CK2 overexpression in AML cells causes IKAROS phosphorylation which is reversed by CK2 inhibitor, CX-4945. (A) Baseline protein levels of CK2α, CK2α’, CK2β, IKAROS and BCL-XL in the myeloid leukemia cell panel [U937, THP-1, K562, and primary AML cells (labelled AML-1) were measured by western blot and compared to CD34+ Hematopoietic Stem Cells (HSC).
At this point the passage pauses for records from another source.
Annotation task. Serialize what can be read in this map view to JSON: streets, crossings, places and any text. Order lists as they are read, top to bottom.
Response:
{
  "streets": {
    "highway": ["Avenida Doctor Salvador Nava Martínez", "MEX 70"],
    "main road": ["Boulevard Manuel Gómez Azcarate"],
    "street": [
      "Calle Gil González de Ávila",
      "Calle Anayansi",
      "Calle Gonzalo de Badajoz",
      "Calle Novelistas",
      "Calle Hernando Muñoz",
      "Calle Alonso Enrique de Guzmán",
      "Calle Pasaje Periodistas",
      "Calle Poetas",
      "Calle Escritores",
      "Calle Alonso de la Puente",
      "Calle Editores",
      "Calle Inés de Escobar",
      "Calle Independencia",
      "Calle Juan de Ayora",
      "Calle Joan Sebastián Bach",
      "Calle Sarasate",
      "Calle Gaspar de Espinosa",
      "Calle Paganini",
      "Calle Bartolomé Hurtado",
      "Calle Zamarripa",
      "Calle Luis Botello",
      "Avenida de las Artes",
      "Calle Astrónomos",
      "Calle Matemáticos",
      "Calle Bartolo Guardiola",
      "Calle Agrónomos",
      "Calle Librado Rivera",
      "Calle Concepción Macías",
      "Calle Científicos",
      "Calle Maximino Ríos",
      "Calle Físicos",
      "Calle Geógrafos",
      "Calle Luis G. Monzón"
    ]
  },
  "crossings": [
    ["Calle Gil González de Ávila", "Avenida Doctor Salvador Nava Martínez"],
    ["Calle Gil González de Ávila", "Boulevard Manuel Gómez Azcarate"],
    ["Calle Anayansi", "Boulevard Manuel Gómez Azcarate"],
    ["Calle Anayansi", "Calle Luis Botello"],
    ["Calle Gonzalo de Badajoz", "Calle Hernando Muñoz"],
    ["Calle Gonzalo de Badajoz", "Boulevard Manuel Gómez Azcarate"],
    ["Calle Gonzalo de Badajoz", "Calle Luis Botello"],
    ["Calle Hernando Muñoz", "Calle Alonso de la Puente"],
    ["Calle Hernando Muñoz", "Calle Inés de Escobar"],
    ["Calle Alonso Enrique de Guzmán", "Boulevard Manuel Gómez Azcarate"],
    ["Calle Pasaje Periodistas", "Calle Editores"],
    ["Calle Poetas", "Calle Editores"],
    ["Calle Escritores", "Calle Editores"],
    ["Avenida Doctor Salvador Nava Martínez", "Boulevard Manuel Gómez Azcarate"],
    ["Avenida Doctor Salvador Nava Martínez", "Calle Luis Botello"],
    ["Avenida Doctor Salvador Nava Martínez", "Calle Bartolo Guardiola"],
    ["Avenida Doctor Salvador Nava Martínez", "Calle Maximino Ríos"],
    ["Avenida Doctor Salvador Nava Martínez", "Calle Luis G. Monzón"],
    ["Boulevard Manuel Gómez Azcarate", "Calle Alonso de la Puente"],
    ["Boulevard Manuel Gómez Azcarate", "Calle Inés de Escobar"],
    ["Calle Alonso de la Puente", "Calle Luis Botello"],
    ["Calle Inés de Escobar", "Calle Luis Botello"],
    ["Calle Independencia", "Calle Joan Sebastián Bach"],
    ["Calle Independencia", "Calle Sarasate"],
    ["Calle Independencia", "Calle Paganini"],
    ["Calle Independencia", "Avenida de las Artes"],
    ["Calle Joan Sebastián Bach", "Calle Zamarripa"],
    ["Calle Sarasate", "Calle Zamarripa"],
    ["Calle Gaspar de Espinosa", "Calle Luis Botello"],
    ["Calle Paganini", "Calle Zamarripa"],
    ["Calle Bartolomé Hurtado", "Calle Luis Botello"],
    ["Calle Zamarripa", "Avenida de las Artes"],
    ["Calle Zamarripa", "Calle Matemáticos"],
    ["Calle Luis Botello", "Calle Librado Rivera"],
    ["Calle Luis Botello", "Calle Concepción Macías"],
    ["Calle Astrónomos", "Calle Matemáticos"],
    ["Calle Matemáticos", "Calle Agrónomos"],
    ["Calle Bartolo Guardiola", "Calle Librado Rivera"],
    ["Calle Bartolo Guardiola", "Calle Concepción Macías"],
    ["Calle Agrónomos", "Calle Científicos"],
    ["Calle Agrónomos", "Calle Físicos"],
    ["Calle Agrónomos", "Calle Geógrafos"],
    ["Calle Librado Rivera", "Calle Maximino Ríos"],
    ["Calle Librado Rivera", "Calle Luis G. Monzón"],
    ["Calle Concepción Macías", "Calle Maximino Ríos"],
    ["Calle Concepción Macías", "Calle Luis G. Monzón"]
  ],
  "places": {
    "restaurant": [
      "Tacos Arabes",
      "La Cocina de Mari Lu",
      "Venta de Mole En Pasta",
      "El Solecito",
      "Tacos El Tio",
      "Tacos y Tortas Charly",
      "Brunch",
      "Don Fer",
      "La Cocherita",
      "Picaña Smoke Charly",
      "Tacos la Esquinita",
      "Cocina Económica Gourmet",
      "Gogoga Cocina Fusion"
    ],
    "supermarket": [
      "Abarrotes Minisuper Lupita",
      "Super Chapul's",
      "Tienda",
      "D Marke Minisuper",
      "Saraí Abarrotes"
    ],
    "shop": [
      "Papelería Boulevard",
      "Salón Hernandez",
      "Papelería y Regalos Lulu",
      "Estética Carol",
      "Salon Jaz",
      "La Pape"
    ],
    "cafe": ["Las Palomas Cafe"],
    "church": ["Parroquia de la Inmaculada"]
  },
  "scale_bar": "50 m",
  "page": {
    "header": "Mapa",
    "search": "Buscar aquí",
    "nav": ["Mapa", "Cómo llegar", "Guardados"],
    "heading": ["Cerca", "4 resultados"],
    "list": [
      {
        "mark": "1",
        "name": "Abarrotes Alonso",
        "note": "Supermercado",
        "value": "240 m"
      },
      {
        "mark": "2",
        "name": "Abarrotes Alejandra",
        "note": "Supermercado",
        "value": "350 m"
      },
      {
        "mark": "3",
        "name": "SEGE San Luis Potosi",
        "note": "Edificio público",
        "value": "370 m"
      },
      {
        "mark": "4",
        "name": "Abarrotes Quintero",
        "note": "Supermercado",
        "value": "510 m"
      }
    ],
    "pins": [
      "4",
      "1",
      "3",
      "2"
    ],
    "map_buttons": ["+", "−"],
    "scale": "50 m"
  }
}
Multiple IKAROS bands represent Ikaros isoforms 1 and 2. (B) qRT-PCR showing mRNA level of CK2α and BCL-XL in various AML cells compared to CD34+ HSC. **** (p < 0.0001). (C) Radio-blot showing increased Phosphorylated IKAROS (p-IKAROS) in AML cells compared to HSC. (D) Radio-immunoblot showing dose-dependent decrease in Phospho-IKAROS level following CX-4945 treatment. U937 and THP-1 were treated with 10 µM and AML-1 was treated with 5μM (IC50–3.791 μM) CX-4945 for 48 h. IC50 values of CX-4945 treated cells are shown in Figure S2. (E) Western blot showing decrease in amount of phosphorylated CK2 substrates with molecular masses of approximately 175, 120, 80, 70 and 56 kDa as indicated by arrows (left panel) and western blot showing phosphorylation extent of specific CK2 substrate, AKT1 at Ser129 (right panel).